FLORENCE – Three Francis Marion University faculty members were honored for outstanding individual work during the past year at a faculty recognition banquet on April 22.
J. Mark Blackwell of Myrtle Beach was given the Award of Excellence in Teaching; Jon Tuttle of Florence was presented the Award for Excellence in Research; and Tammy H. Pawloski of Florence received the Award for Excellence in Service. Each award carries a cash prize.
“For 40 years, Francis Marion’s professors have exemplified the very highest standards in teaching, scholarship and service,” said FMU President Fred Carter. “The efforts of Mark, Jon and Tammy continue this tradition and highlight the extraordinary capabilities of the finest collegiate faculty in the state. I am very proud of them and their accomplishments.”
Blackwell joined the FMU faculty as a part-time instructor of philosophy and religious studies in 2000. The following year, he was named assistant professor of religious studies. In 2009, he was promoted to associate professor. Blackwell has taught courses about the Old Testament, New Testament, Muslim Experience and the Christian Philosophy in the Middle Ages.
In 2005, Blackwell was inducted into Phi Kappa Phi, a national honor society designed to recognize and cultivate scholarly distinction in students and faculty. He has taught at least one Honors Program course per academic year.
He earned the B.A. degree in English from George Mason University, the Master of Divinity degree from the Southern Baptist Theological Seminary in Louisville, Ky., and earned the Ph.D. from the University of Sheffield (England).
Tuttle joined the FMU faculty in 1990 where he specializes in dramatic and modern literature. A former head of the FMU Honors Program, Tuttle is playwright-in-residence and literary manager at Trustus Theatre in Columbia. Tuttle’s plays have won national and regional awards and received almost 100 productions and staged readings in 25 states.
His plays include—Holy Ghost, which premiered at Trustus in August 2005; The White Problem, which was commissioned by and premiered at the University of South Carolina before moving to the 2001 Piccolo Spoleto Festival; Drift, winner of the 1998 S.C. Playwrights’ Festival Award and 2003 silver medalist in the Pinter Review international competition; The Hammerstone, winner of the 1994 S.C. Playwrights’ Festival Award and scheduled for production at FMU in 2006; Terminal Café, winner of the S.C. New Voices’ Award; Sonata for Armadillos, which has been produced several times off-Broadway and more than 30 times around the country; and A Fish Story, a finalist in the 1993 Interplay International Play Festival competition.

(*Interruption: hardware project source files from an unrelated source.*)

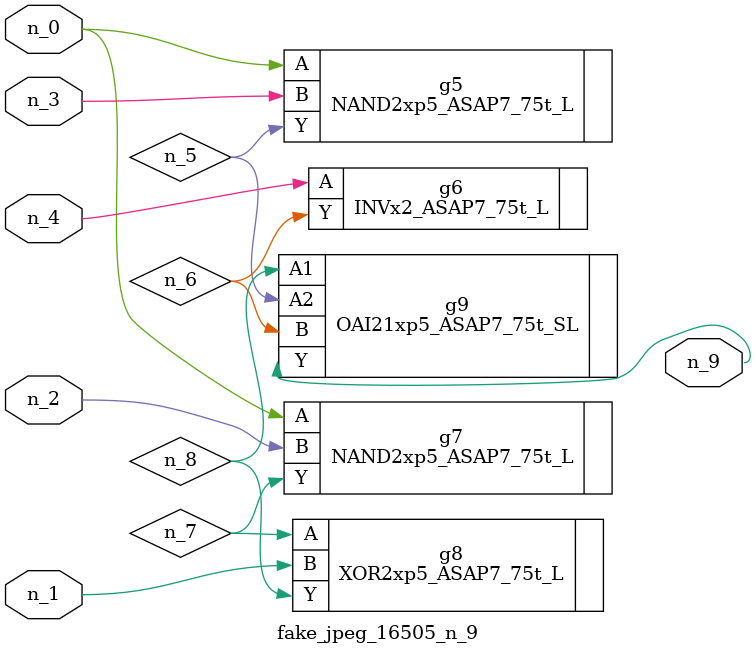
<source format=v>
module fake_jpeg_16505_n_9 (n_3, n_2, n_1, n_0, n_4, n_9);

input n_3;
input n_2;
input n_1;
input n_0;
input n_4;

output n_9;

wire n_8;
wire n_6;
wire n_5;
wire n_7;

NAND2xp5_ASAP7_75t_L g5 ( 
.A(n_0),
.B(n_3),
.Y(n_5)
);

INVx2_ASAP7_75t_L g6 ( 
.A(n_4),
.Y(n_6)
);

NAND2xp5_ASAP7_75t_L g7 ( 
.A(n_0),
.B(n_2),
.Y(n_7)
);

XOR2xp5_ASAP7_75t_L g8 ( 
.A(n_7),
.B(n_1),
.Y(n_8)
);

OAI21xp5_ASAP7_75t_SL g9 ( 
.A1(n_8),
.A2(n_5),
.B(n_6),
.Y(n_9)
);


endmodule
</source>
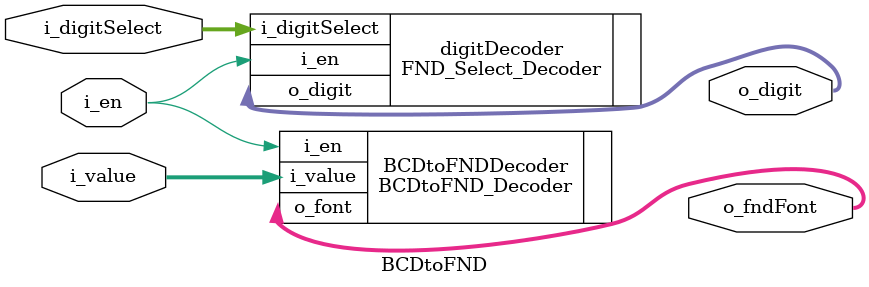
<source format=v>
`timescale 1ns / 1ps

module BCDtoFND(
    input [1:0] i_digitSelect,
    input [3:0] i_value,
    input i_en,
    output [3:0] o_digit,
    output [3:0] o_fndFont
    );

    FND_Select_Decoder digitDecoder(
        .i_digitSelect(i_digitSelect),
        .i_en(i_en),
        .o_digit(o_digit)
    );

    BCDtoFND_Decoder BCDtoFNDDecoder(
        .i_value(i_value),
        .i_en(i_en),
        .o_font(o_fndFont)
    );

endmodule

</source>
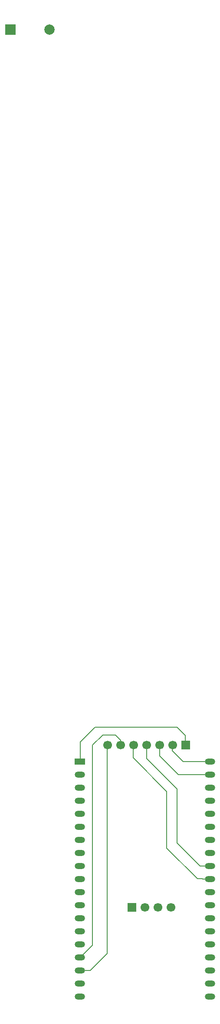
<source format=gbr>
%TF.GenerationSoftware,KiCad,Pcbnew,9.0.6-9.0.6~ubuntu24.04.1*%
%TF.CreationDate,2025-12-05T21:36:49+01:00*%
%TF.ProjectId,pcb,7063622e-6b69-4636-9164-5f7063625858,rev?*%
%TF.SameCoordinates,Original*%
%TF.FileFunction,Copper,L1,Top*%
%TF.FilePolarity,Positive*%
%FSLAX46Y46*%
G04 Gerber Fmt 4.6, Leading zero omitted, Abs format (unit mm)*
G04 Created by KiCad (PCBNEW 9.0.6-9.0.6~ubuntu24.04.1) date 2025-12-05 21:36:49*
%MOMM*%
%LPD*%
G01*
G04 APERTURE LIST*
%TA.AperFunction,ComponentPad*%
%ADD10C,2.000000*%
%TD*%
%TA.AperFunction,ComponentPad*%
%ADD11R,2.000000X2.000000*%
%TD*%
%TA.AperFunction,ComponentPad*%
%ADD12R,2.000000X1.200000*%
%TD*%
%TA.AperFunction,ComponentPad*%
%ADD13O,2.000000X1.200000*%
%TD*%
%TA.AperFunction,ComponentPad*%
%ADD14R,1.700000X1.700000*%
%TD*%
%TA.AperFunction,ComponentPad*%
%ADD15C,1.700000*%
%TD*%
%TA.AperFunction,Conductor*%
%ADD16C,0.200000*%
%TD*%
G04 APERTURE END LIST*
D10*
%TO.P,BZ1,2,-*%
%TO.N,unconnected-(BZ1---Pad2)*%
X10075000Y-6275000D03*
D11*
%TO.P,BZ1,1,+*%
%TO.N,unconnected-(BZ1-+-Pad1)*%
X2475000Y-6275000D03*
%TD*%
D12*
%TO.P,U1,1,3V3*%
%TO.N,Net-(J1-Pin_1)*%
X16000000Y-148680000D03*
D13*
%TO.P,U1,2,CHIP_PU*%
%TO.N,unconnected-(U1-CHIP_PU-Pad2)*%
X16000000Y-151220000D03*
%TO.P,U1,3,SENSOR_VP/GPIO36/ADC1_CH0*%
%TO.N,unconnected-(U1-SENSOR_VP{slash}GPIO36{slash}ADC1_CH0-Pad3)*%
X16000000Y-153760000D03*
%TO.P,U1,4,SENSOR_VN/GPIO39/ADC1_CH3*%
%TO.N,unconnected-(U1-SENSOR_VN{slash}GPIO39{slash}ADC1_CH3-Pad4)*%
X16000000Y-156300000D03*
%TO.P,U1,5,VDET_1/GPIO34/ADC1_CH6*%
%TO.N,unconnected-(U1-VDET_1{slash}GPIO34{slash}ADC1_CH6-Pad5)*%
X16000000Y-158840000D03*
%TO.P,U1,6,VDET_2/GPIO35/ADC1_CH7*%
%TO.N,unconnected-(U1-VDET_2{slash}GPIO35{slash}ADC1_CH7-Pad6)*%
X16000000Y-161380000D03*
%TO.P,U1,7,32K_XP/GPIO32/ADC1_CH4*%
%TO.N,unconnected-(U1-32K_XP{slash}GPIO32{slash}ADC1_CH4-Pad7)*%
X16000000Y-163920000D03*
%TO.P,U1,8,32K_XN/GPIO33/ADC1_CH5*%
%TO.N,unconnected-(U1-32K_XN{slash}GPIO33{slash}ADC1_CH5-Pad8)*%
X16000000Y-166460000D03*
%TO.P,U1,9,DAC_1/ADC2_CH8/GPIO25*%
%TO.N,unconnected-(U1-DAC_1{slash}ADC2_CH8{slash}GPIO25-Pad9)*%
X16000000Y-169000000D03*
%TO.P,U1,10,DAC_2/ADC2_CH9/GPIO26*%
%TO.N,unconnected-(U1-DAC_2{slash}ADC2_CH9{slash}GPIO26-Pad10)*%
X16000000Y-171540000D03*
%TO.P,U1,11,ADC2_CH7/GPIO27*%
%TO.N,unconnected-(U1-ADC2_CH7{slash}GPIO27-Pad11)*%
X16000000Y-174080000D03*
%TO.P,U1,12,MTMS/GPIO14/ADC2_CH6*%
%TO.N,unconnected-(U1-MTMS{slash}GPIO14{slash}ADC2_CH6-Pad12)*%
X16000000Y-176620000D03*
%TO.P,U1,13,MTDI/GPIO12/ADC2_CH5*%
%TO.N,unconnected-(U1-MTDI{slash}GPIO12{slash}ADC2_CH5-Pad13)*%
X16000000Y-179160000D03*
%TO.P,U1,14,GND*%
%TO.N,Net-(J1-Pin_2)*%
X16000000Y-181700000D03*
%TO.P,U1,15,MTCK/GPIO13/ADC2_CH4*%
%TO.N,unconnected-(U1-MTCK{slash}GPIO13{slash}ADC2_CH4-Pad15)*%
X16000000Y-184240000D03*
%TO.P,U1,16,SD_DATA2/GPIO9*%
%TO.N,Net-(J1-Pin_6)*%
X16000000Y-186780000D03*
%TO.P,U1,17,SD_DATA3/GPIO10*%
%TO.N,Net-(J1-Pin_7)*%
X16000000Y-189320000D03*
%TO.P,U1,18,CMD*%
%TO.N,unconnected-(U1-CMD-Pad18)*%
X16000000Y-191860000D03*
%TO.P,U1,19,5V*%
%TO.N,Net-(J2-Pin_1)*%
X16000000Y-194400000D03*
%TO.P,U1,20,SD_CLK/GPIO6*%
%TO.N,unconnected-(U1-SD_CLK{slash}GPIO6-Pad20)*%
X41396320Y-194397280D03*
%TO.P,U1,21,SD_DATA0/GPIO7*%
%TO.N,unconnected-(U1-SD_DATA0{slash}GPIO7-Pad21)*%
X41396320Y-191857280D03*
%TO.P,U1,22,SD_DATA1/GPIO8*%
%TO.N,unconnected-(U1-SD_DATA1{slash}GPIO8-Pad22)*%
X41400000Y-189320000D03*
%TO.P,U1,23,MTDO/GPIO15/ADC2_CH3*%
%TO.N,unconnected-(U1-MTDO{slash}GPIO15{slash}ADC2_CH3-Pad23)*%
X41400000Y-186780000D03*
%TO.P,U1,24,ADC2_CH2/GPIO2*%
%TO.N,unconnected-(U1-ADC2_CH2{slash}GPIO2-Pad24)*%
X41400000Y-184240000D03*
%TO.P,U1,25,GPIO0/BOOT/ADC2_CH1*%
%TO.N,unconnected-(U1-GPIO0{slash}BOOT{slash}ADC2_CH1-Pad25)*%
X41400000Y-181700000D03*
%TO.P,U1,26,ADC2_CH0/GPIO4*%
%TO.N,unconnected-(U1-ADC2_CH0{slash}GPIO4-Pad26)*%
X41400000Y-179160000D03*
%TO.P,U1,27,GPIO16*%
%TO.N,unconnected-(U1-GPIO16-Pad27)*%
X41400000Y-176620000D03*
%TO.P,U1,28,GPIO17*%
%TO.N,unconnected-(U1-GPIO17-Pad28)*%
X41400000Y-174080000D03*
%TO.P,U1,29,GPIO5*%
%TO.N,Net-(J1-Pin_5)*%
X41400000Y-171540000D03*
%TO.P,U1,30,GPIO18*%
%TO.N,Net-(J1-Pin_4)*%
X41400000Y-169000000D03*
%TO.P,U1,31,GPIO19*%
%TO.N,unconnected-(U1-GPIO19-Pad31)*%
X41400000Y-166460000D03*
%TO.P,U1,32,GND*%
%TO.N,Net-(J1-Pin_2)*%
X41400000Y-163920000D03*
%TO.P,U1,33,GPIO21*%
%TO.N,Net-(J2-Pin_4)*%
X41400000Y-161380000D03*
%TO.P,U1,34,U0RXD/GPIO3*%
%TO.N,unconnected-(U1-U0RXD{slash}GPIO3-Pad34)*%
X41400000Y-158840000D03*
%TO.P,U1,35,U0TXD/GPIO1*%
%TO.N,unconnected-(U1-U0TXD{slash}GPIO1-Pad35)*%
X41400000Y-156300000D03*
%TO.P,U1,36,GPIO22*%
%TO.N,Net-(J2-Pin_3)*%
X41400000Y-153760000D03*
%TO.P,U1,37,GPIO23*%
%TO.N,Net-(J1-Pin_3)*%
X41400000Y-151220000D03*
%TO.P,U1,38,GND*%
%TO.N,Net-(J1-Pin_2)*%
X41400000Y-148680000D03*
%TD*%
D14*
%TO.P,J1,1,Pin_1*%
%TO.N,Net-(J1-Pin_1)*%
X36700000Y-145500000D03*
D15*
%TO.P,J1,2,Pin_2*%
%TO.N,Net-(J1-Pin_2)*%
X34160000Y-145500000D03*
%TO.P,J1,3,Pin_3*%
%TO.N,Net-(J1-Pin_3)*%
X31620000Y-145500000D03*
%TO.P,J1,4,Pin_4*%
%TO.N,Net-(J1-Pin_4)*%
X29080000Y-145500000D03*
%TO.P,J1,5,Pin_5*%
%TO.N,Net-(J1-Pin_5)*%
X26540000Y-145500000D03*
%TO.P,J1,6,Pin_6*%
%TO.N,Net-(J1-Pin_6)*%
X24000000Y-145500000D03*
%TO.P,J1,7,Pin_7*%
%TO.N,Net-(J1-Pin_7)*%
X21460000Y-145500000D03*
%TD*%
D14*
%TO.P,J2,1,Pin_1*%
%TO.N,Net-(J2-Pin_1)*%
X26200000Y-177025000D03*
D15*
%TO.P,J2,2,Pin_2*%
%TO.N,Net-(J1-Pin_2)*%
X28740000Y-177025000D03*
%TO.P,J2,3,Pin_3*%
%TO.N,Net-(J2-Pin_3)*%
X31280000Y-177025000D03*
%TO.P,J2,4,Pin_4*%
%TO.N,Net-(J2-Pin_4)*%
X33820000Y-177025000D03*
%TD*%
D16*
%TO.N,Net-(J1-Pin_7)*%
X21385000Y-144885000D02*
X21385000Y-186000000D01*
X16100000Y-189320000D02*
X18065000Y-189320000D01*
X18065000Y-189320000D02*
X21385000Y-186000000D01*
%TO.N,Net-(J1-Pin_2)*%
X34085000Y-144885000D02*
X34085000Y-146585000D01*
X34085000Y-146585000D02*
X36180000Y-148680000D01*
X36180000Y-148680000D02*
X41400000Y-148680000D01*
%TO.N,Net-(J1-Pin_1)*%
X35000000Y-142000000D02*
X19000000Y-142000000D01*
X36625000Y-143625000D02*
X35000000Y-142000000D01*
X19000000Y-142000000D02*
X16100000Y-144900000D01*
X36625000Y-144885000D02*
X36625000Y-143625000D01*
X16100000Y-144900000D02*
X16100000Y-148680000D01*
%TO.N,Net-(J1-Pin_5)*%
X26465000Y-147965000D02*
X33000000Y-154500000D01*
X26465000Y-144885000D02*
X26465000Y-147965000D01*
X33000000Y-154500000D02*
X33000000Y-165500000D01*
X33000000Y-165500000D02*
X39000000Y-171500000D01*
X39960000Y-171540000D02*
X41500000Y-171540000D01*
X39000000Y-171500000D02*
X39920000Y-171500000D01*
X39920000Y-171500000D02*
X39960000Y-171540000D01*
%TO.N,Net-(J1-Pin_3)*%
X31620000Y-147560000D02*
X31620000Y-145500000D01*
X35280000Y-151220000D02*
X31620000Y-147560000D01*
X41500000Y-151220000D02*
X35280000Y-151220000D01*
%TO.N,Net-(J1-Pin_4)*%
X29080000Y-148080000D02*
X29080000Y-145500000D01*
X35000000Y-164500000D02*
X35000000Y-154000000D01*
X39500000Y-169000000D02*
X35000000Y-164500000D01*
X35000000Y-154000000D02*
X29080000Y-148080000D01*
X41500000Y-169000000D02*
X39500000Y-169000000D01*
%TO.N,Net-(J1-Pin_6)*%
X24000000Y-145500000D02*
X24000000Y-144500000D01*
X24000000Y-144500000D02*
X23000000Y-143500000D01*
X18500000Y-184380000D02*
X16100000Y-186780000D01*
X20500000Y-143500000D02*
X18500000Y-145500000D01*
X23000000Y-143500000D02*
X20500000Y-143500000D01*
X18500000Y-145500000D02*
X18500000Y-184380000D01*
%TD*%
M02*

</source>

Tuttle also has published numerous articles, made many academic presentations, conducted writers’ workshops and served as adjudicator for various playwriting and fellowship competitions. His research interests include dramatic and modern literature. He is a member of Sigma Tau Delta English Honor Society, Phi Kappa Phi Honor Society and Alpha Psi Omega Dramatic Fraternity. Tuttle earned a bachelor’s degree in mass communications from the University of Utah, and master’s and doctoral degrees in English from the University of New Mexico, where he also taught. He also earned a certificate in modern British literature and culture from Edinburgh University in Scotland.
Pawloski joined the faculty in 2000 as an associate professor of education. She is currently a professor of early childhood education and director of the Center of Excellence to Prepare Teachers of Children of Poverty at FMU. She attended school in the impoverished areas of rural Horry and Allendale counties of South Carolina and after earning the bachelor’s degree in early childhood education from the University of South Carolina (Aiken), she returned to those same rural areas to teach kindergarten and primary grades.

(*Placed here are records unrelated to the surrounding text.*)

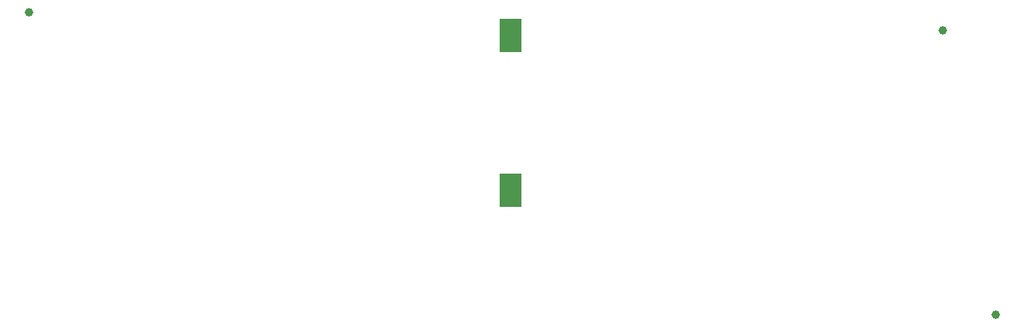
<source format=gbp>
G04*
G04 #@! TF.GenerationSoftware,Altium Limited,Altium Designer,18.1.2 (67)*
G04*
G04 Layer_Color=128*
%FSLAX25Y25*%
%MOIN*%
G70*
G01*
G75*
%ADD26C,0.03937*%
%ADD125R,0.09843X0.15748*%
D26*
X12500Y174300D02*
D03*
X432500Y165900D02*
D03*
X456900Y34800D02*
D03*
D125*
X234000Y92346D02*
D03*
Y163646D02*
D03*
M02*

</source>
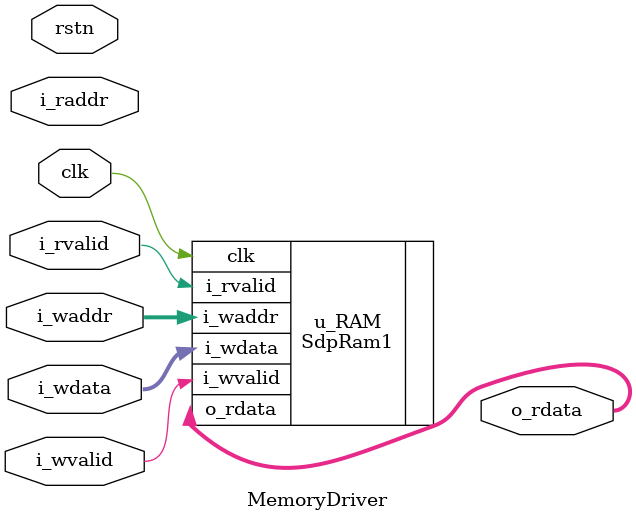
<source format=sv>

`default_nettype none

module MemoryDriver # (
  parameter int BLEN = 8,
  parameter int WLEN = 4,
  parameter int DLEN = BLEN * WLEN,
  parameter int MLEN = 1024,
  parameter int ALEN = $clog2(MLEN)
)(
  input var                     clk,
  input var                     rstn,

  input var                     i_wvalid,
  input var         [ALEN-1:0]  i_waddr,
  input var         [DLEN-1:0]  i_wdata,

  input var                     i_rvalid,
  input var         [ALEN-1:0]  i_raddr,
  output var logic  [DLEN-1:0]  o_rdata
);


SdpRam1 # (
  .BLEN (BLEN),
  .WLEN (WLEN),
  .MLEN (MLEN)
) u_RAM (
  .clk    (clk),
  .i_wvalid (i_wvalid),
  .i_waddr  (i_waddr),
  .i_wdata  (i_wdata),
  .i_rvalid (i_rvalid),
  .i_waddr  (i_waddr),
  .o_rdata  (o_rdata)
);


endmodule

</source>
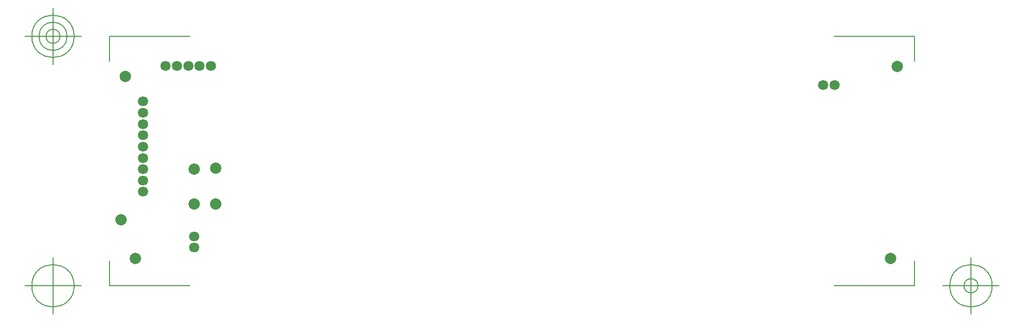
<source format=gbr>
G04 Generated by Ultiboard 14.2 *
%FSLAX34Y34*%
%MOMM*%

%ADD10C,0.0001*%
%ADD11C,0.1270*%
%ADD12C,2.0000*%
%ADD13C,1.8000*%


G04 ColorRGB FF00CC for the following layer *
%LNSolder Mask Top*%
%LPD*%
G54D10*
G54D11*
X-2540Y-2540D02*
X-2540Y41668D01*
X-2540Y-2540D02*
X139968Y-2540D01*
X1422540Y-2540D02*
X1280032Y-2540D01*
X1422540Y-2540D02*
X1422540Y41668D01*
X1422540Y439540D02*
X1422540Y395332D01*
X1422540Y439540D02*
X1280032Y439540D01*
X-2540Y439540D02*
X139968Y439540D01*
X-2540Y439540D02*
X-2540Y395332D01*
X-52540Y-2540D02*
X-152540Y-2540D01*
X-102540Y-52540D02*
X-102540Y47460D01*
X-140040Y-2540D02*
G75*
D01*
G02X-140040Y-2540I37500J0*
G01*
X1472540Y-2540D02*
X1572540Y-2540D01*
X1522540Y-52540D02*
X1522540Y47460D01*
X1485040Y-2540D02*
G75*
D01*
G02X1485040Y-2540I37500J0*
G01*
X1510040Y-2540D02*
G75*
D01*
G02X1510040Y-2540I12500J0*
G01*
X-52540Y439540D02*
X-152540Y439540D01*
X-102540Y389540D02*
X-102540Y489540D01*
X-140040Y439540D02*
G75*
D01*
G02X-140040Y439540I37500J0*
G01*
X-127540Y439540D02*
G75*
D01*
G02X-127540Y439540I25000J0*
G01*
X-115040Y439540D02*
G75*
D01*
G02X-115040Y439540I12500J0*
G01*
G54D12*
X185420Y142240D03*
X185420Y205740D03*
X147320Y142240D03*
X147320Y204000D03*
X25400Y368300D03*
X17780Y114300D03*
X43180Y45720D03*
X1391920Y386080D03*
X1380000Y45720D03*
G54D13*
X147000Y85000D03*
X147000Y65000D03*
X57000Y164000D03*
X57000Y324000D03*
X57000Y304000D03*
X57000Y284000D03*
X57000Y264000D03*
X57000Y244000D03*
X57000Y224000D03*
X57000Y204000D03*
X57000Y184000D03*
X1281000Y353000D03*
X1261000Y353000D03*
X177000Y387000D03*
X157000Y387000D03*
X137000Y387000D03*
X117000Y387000D03*
X97000Y387000D03*

M02*

</source>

Pawloski holds an M.Ed., Ed.S. and a Ph.D. from the University of South Carolina. Prior to coming to FMU, she served on the faculties of the University of South Carolina and Ventura College and Pepperdine University in Southern California. She has published numerous articles, made many academic presentations and conducted workshops concerning family partnerships with education, curriculum design and developmentally appropriate practices in early childhood education.
Pawloski has also received countless honors for her work to increase the teaching effectiveness with children of poverty.
Glen Gourley Jr. , professor of theatre and speech, was presented the Shared Governance Award, sponsored by the FMU Chapter of the American Association of University Professors. This award is given to a faculty member who demonstrates commitment to the principles of shared governance between the faculty, administration and the board of trustees. A native of Sweetwater, Tenn., he has been a member of the FMU faculty since 1985. He was appointed to the Peter D. Hyman Chair in Art in 2007 and selected the J. Lorin Mason Distinguished Professor for the 2007-08 academic year. He earned an associate’s degree from Hiwassee College, a bachelor’s degree in theatre from the University of Montevallo and a master’s in fine arts from the University of Mississippi.